Nothing in the records may be dropped. Retype them all exactly.

(RECORDS FOR THE EXERCISE)
——————————

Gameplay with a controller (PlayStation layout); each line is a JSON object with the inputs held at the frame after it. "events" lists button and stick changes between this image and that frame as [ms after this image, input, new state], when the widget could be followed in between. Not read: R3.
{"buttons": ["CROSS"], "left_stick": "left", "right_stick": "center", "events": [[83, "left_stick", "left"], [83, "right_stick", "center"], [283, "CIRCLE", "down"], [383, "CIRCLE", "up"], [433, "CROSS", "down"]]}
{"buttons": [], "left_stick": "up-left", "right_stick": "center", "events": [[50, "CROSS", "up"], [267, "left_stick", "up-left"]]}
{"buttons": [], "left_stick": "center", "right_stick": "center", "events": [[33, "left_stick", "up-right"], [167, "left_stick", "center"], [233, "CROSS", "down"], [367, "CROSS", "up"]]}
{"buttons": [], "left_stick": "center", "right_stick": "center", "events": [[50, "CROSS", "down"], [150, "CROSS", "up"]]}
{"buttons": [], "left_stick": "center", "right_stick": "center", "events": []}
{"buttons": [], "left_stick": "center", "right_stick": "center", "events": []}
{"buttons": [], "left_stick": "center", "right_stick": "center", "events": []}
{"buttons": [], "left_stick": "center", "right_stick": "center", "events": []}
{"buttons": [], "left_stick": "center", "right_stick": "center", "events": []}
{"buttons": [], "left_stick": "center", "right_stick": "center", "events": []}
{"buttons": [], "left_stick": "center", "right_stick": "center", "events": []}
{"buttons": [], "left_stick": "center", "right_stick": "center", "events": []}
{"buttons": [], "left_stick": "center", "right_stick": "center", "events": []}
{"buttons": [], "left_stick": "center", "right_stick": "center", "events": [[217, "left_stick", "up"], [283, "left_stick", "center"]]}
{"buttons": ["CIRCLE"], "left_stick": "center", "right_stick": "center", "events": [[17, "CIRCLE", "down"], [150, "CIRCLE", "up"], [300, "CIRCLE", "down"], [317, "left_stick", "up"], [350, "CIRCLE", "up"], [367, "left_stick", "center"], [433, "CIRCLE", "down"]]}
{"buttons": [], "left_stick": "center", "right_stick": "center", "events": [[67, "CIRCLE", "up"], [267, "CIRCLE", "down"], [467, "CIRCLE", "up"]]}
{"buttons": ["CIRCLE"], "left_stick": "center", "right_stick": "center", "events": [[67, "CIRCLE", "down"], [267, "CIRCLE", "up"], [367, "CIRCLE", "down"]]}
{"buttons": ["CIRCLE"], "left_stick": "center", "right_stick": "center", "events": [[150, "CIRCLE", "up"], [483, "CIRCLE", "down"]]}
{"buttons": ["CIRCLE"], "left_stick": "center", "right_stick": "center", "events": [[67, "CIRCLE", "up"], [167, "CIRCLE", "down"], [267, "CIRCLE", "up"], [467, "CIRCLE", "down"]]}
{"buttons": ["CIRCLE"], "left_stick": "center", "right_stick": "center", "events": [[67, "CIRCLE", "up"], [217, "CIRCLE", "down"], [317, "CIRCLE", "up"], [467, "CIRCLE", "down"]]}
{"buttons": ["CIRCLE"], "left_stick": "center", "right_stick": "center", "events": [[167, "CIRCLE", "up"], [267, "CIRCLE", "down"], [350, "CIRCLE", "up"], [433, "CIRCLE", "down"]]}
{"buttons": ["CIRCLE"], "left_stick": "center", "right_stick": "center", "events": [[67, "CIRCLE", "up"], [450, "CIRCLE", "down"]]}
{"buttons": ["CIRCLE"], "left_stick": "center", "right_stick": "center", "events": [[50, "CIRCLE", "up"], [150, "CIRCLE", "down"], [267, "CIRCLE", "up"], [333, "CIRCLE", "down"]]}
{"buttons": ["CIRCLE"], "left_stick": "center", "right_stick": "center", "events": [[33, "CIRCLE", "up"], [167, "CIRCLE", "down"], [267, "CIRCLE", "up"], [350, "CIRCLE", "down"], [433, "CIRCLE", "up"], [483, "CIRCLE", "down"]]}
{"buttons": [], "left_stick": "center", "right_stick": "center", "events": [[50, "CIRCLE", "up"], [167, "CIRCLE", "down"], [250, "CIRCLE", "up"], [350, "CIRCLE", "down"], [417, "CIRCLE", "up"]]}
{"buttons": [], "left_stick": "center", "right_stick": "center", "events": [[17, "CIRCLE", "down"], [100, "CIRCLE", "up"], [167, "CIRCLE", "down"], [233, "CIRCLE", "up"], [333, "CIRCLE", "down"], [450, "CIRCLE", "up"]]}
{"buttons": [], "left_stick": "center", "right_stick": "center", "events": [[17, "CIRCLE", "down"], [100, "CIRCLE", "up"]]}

——————————

(SOLUTION FOR THIS EXERCISE)
Gameplay with a controller (PlayStation layout); each line is a JSON object with the inputs held at the frame after it. "events" lists button and stick changes between this image and that frame as [ms after this image, input, new state], when the widget could be followed in between. Not read: R3.
{"buttons": ["CROSS"], "left_stick": "left", "right_stick": "center", "events": [[83, "left_stick", "left"], [83, "right_stick", "center"], [283, "CIRCLE", "down"], [383, "CIRCLE", "up"], [433, "CROSS", "down"]]}
{"buttons": [], "left_stick": "up-left", "right_stick": "center", "events": [[50, "CROSS", "up"], [267, "left_stick", "up-left"]]}
{"buttons": [], "left_stick": "center", "right_stick": "center", "events": [[33, "left_stick", "up-right"], [167, "left_stick", "center"], [233, "CROSS", "down"], [367, "CROSS", "up"]]}
{"buttons": [], "left_stick": "center", "right_stick": "center", "events": [[50, "CROSS", "down"], [150, "CROSS", "up"]]}
{"buttons": [], "left_stick": "center", "right_stick": "center", "events": []}
{"buttons": [], "left_stick": "center", "right_stick": "center", "events": []}
{"buttons": [], "left_stick": "center", "right_stick": "center", "events": []}
{"buttons": [], "left_stick": "center", "right_stick": "center", "events": []}
{"buttons": [], "left_stick": "center", "right_stick": "center", "events": []}
{"buttons": [], "left_stick": "center", "right_stick": "center", "events": []}
{"buttons": [], "left_stick": "center", "right_stick": "center", "events": []}
{"buttons": [], "left_stick": "center", "right_stick": "center", "events": []}
{"buttons": [], "left_stick": "center", "right_stick": "center", "events": []}
{"buttons": [], "left_stick": "center", "right_stick": "center", "events": [[217, "left_stick", "up"], [283, "left_stick", "center"]]}
{"buttons": ["CIRCLE"], "left_stick": "center", "right_stick": "center", "events": [[17, "CIRCLE", "down"], [150, "CIRCLE", "up"], [300, "CIRCLE", "down"], [317, "left_stick", "up"], [350, "CIRCLE", "up"], [367, "left_stick", "center"], [433, "CIRCLE", "down"]]}
{"buttons": [], "left_stick": "center", "right_stick": "center", "events": [[67, "CIRCLE", "up"], [267, "CIRCLE", "down"], [467, "CIRCLE", "up"]]}
{"buttons": ["CIRCLE"], "left_stick": "center", "right_stick": "center", "events": [[67, "CIRCLE", "down"], [267, "CIRCLE", "up"], [367, "CIRCLE", "down"]]}
{"buttons": ["CIRCLE"], "left_stick": "center", "right_stick": "center", "events": [[150, "CIRCLE", "up"], [483, "CIRCLE", "down"]]}
{"buttons": ["CIRCLE"], "left_stick": "center", "right_stick": "center", "events": [[67, "CIRCLE", "up"], [167, "CIRCLE", "down"], [267, "CIRCLE", "up"], [467, "CIRCLE", "down"]]}
{"buttons": ["CIRCLE"], "left_stick": "center", "right_stick": "center", "events": [[67, "CIRCLE", "up"], [217, "CIRCLE", "down"], [317, "CIRCLE", "up"], [467, "CIRCLE", "down"]]}
{"buttons": ["CIRCLE"], "left_stick": "center", "right_stick": "center", "events": [[167, "CIRCLE", "up"], [267, "CIRCLE", "down"], [350, "CIRCLE", "up"], [433, "CIRCLE", "down"]]}
{"buttons": ["CIRCLE"], "left_stick": "center", "right_stick": "center", "events": [[67, "CIRCLE", "up"], [450, "CIRCLE", "down"]]}
{"buttons": ["CIRCLE"], "left_stick": "center", "right_stick": "center", "events": [[50, "CIRCLE", "up"], [150, "CIRCLE", "down"], [267, "CIRCLE", "up"], [333, "CIRCLE", "down"]]}
{"buttons": ["CIRCLE"], "left_stick": "center", "right_stick": "center", "events": [[33, "CIRCLE", "up"], [167, "CIRCLE", "down"], [267, "CIRCLE", "up"], [350, "CIRCLE", "down"], [433, "CIRCLE", "up"], [483, "CIRCLE", "down"]]}
{"buttons": [], "left_stick": "center", "right_stick": "center", "events": [[50, "CIRCLE", "up"], [167, "CIRCLE", "down"], [250, "CIRCLE", "up"], [350, "CIRCLE", "down"], [417, "CIRCLE", "up"]]}
{"buttons": [], "left_stick": "center", "right_stick": "center", "events": [[17, "CIRCLE", "down"], [100, "CIRCLE", "up"], [167, "CIRCLE", "down"], [233, "CIRCLE", "up"], [333, "CIRCLE", "down"], [450, "CIRCLE", "up"]]}
{"buttons": [], "left_stick": "center", "right_stick": "center", "events": [[17, "CIRCLE", "down"], [100, "CIRCLE", "up"]]}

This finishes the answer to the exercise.